Like usual, the film is rife with incorrect statements, particularly at the end when D’Souza says that he made three predictions in his book. First, he states that Obama will not do anything significant to stop Iran from getting nuclear bombs, and concludes that he has not. The only way to entirely prevent another nation from obtaining weapons of such nature is to evade them. We learned from Iraq that they did not have such weapons, although the Bush administration said they did. Nine years later, the Iraq political action is still in a slow pull-out phase. Essentially, D’Souza wants to wage war. Second, he states that Obama would spend money as if the deficient did not matter, concluding that he has. Although this has been repeatedly been proven untrue, and has spent less than each term from the last four presidents. Last, D’Souza states that if the political climate changes and Obama is forced to tackle the deficient he will cut the military and seek to raise taxes. It is true that Obama did cut the military, but he worked with the Pentagon to create a leaner, more efficient military. How is it that Obama’s economic policy is so foreign, although it was the economic policy that led the United States out of the Great Depression, gave us the financial means to out-produce the world in WWII, and increase the standard of living beyond any other country from 1940s into the 1980s? Would the world’s largest battle-tested military really reduce itself to nil? It is sad that a film critic has to do all the fact-checking.

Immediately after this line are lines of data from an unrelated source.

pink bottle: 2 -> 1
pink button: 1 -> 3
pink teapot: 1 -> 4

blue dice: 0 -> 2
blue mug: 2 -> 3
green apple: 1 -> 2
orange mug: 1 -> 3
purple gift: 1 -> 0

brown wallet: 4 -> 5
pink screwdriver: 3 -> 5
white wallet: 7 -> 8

D’Souza also concludes that Obama will help Middle Eastern and North African nations to become the United States of Islam. Except most of these countries are undergoing their own political revolts against decades long dictatorial oppression, and it is doubtful that any of these nations would collaborate in such a manner. To D’Souza, UN sanctions are not enough, even though Iran’s people are undergoing one of their most pressured economic times. There will probably a democratic revolt before Iran can figure out a nuclear bomb.

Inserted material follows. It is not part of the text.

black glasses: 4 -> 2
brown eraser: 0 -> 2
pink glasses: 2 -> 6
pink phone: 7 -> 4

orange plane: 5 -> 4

D’Souza’s interpretation of Obama’s writing and personal and political history is fundamentally flawed from top to bottom. D’Souza’s spoke to a psychologist regarding the potential ramifications and absent father has on his children. Well, Obama became the President, not exactly a hoodlum. The film comes down to being a self-serving branding exercise of Dinesh D’Souza and his 2010 book The Roots of Obama’s Rage. This “rage” appears pretty tame and irrational to be honest.
I would like to mention that I am rarely this political in my movie reviews, however 2016 is an egregious attempt to solely target a specific niche and broaden the gap of ignorance. Like usual, the right will embrace the film and the left will reject it. If you love conspiracy theories because they are entertaining rather than believing them, 2016 is indeed entertaining in the same fashion as The Room. Except I laughed during the latter.